The most popular and comprehensive Open Source ECM platform
Machine Learning: Lack of Reproducibility Threatens Credibility
Reproducibility and repeatability form the foundation of scientific research. Science works best when researchers have enough information and understanding of the parameters of research that has been done previously so they can reproduce those results and work to build on established and proven ideas.
Unfortunately, some areas like Machine Learning are moving so fast that these basics are often overlooked. After all, new frameworks and tools for machine learning are being introduced monthly, if not daily.
Peter Warden, Machine Learning researcher, said that “ML frameworks trade off exact numeric determinism for performance, so if by a miracle somebody did manage to copy the steps exactly, there would still be tiny differences in the end results! In many real-world cases, the researcher won’t have made notes or remember exactly what she did, so even she won’t be able to reproduce the model. Even if she can, the frameworks the model code depend on can change over time, sometimes radically, so she’d need to also snapshot the whole system she was using to ensure that things work.”

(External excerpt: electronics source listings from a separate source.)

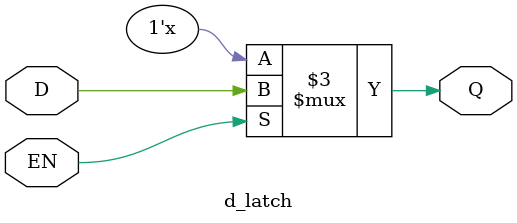
<source format=v>
module d_latch (
    input  D,
    input  EN,
    output reg Q
);
    always @ (D or EN) begin
        if (EN)
            Q = D;
    end
endmodule
  




/*output
meenakshi@meenakshi-Inspiron-3501:~/verilog/d_latch$ vvp d_latch.out
VCD info: dumpfile d_latch.vcd opened for output.
Time  EN  D  Q
0   0   0  x
10   0   1  x
20   1   1  1
30   1   0  0
40   0   1  0
d_latch_tb.v:19: $finish called at 50 (1s)
*/

</source>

Denny Britz, Deep Learning Researcher, wrote that “in practice, as everyone re-implements techniques using different frameworks and pipelines, comparisons become meaningless. In almost every Deep Learning model implementation there exist a huge number ‘hidden variables’ that can affect results.”
Researchers need to take advice from David Donoho, Stanford Professor, who wrote “computational reproducibility is not an afterthought — it is something that must be designed into a project from the beginning.”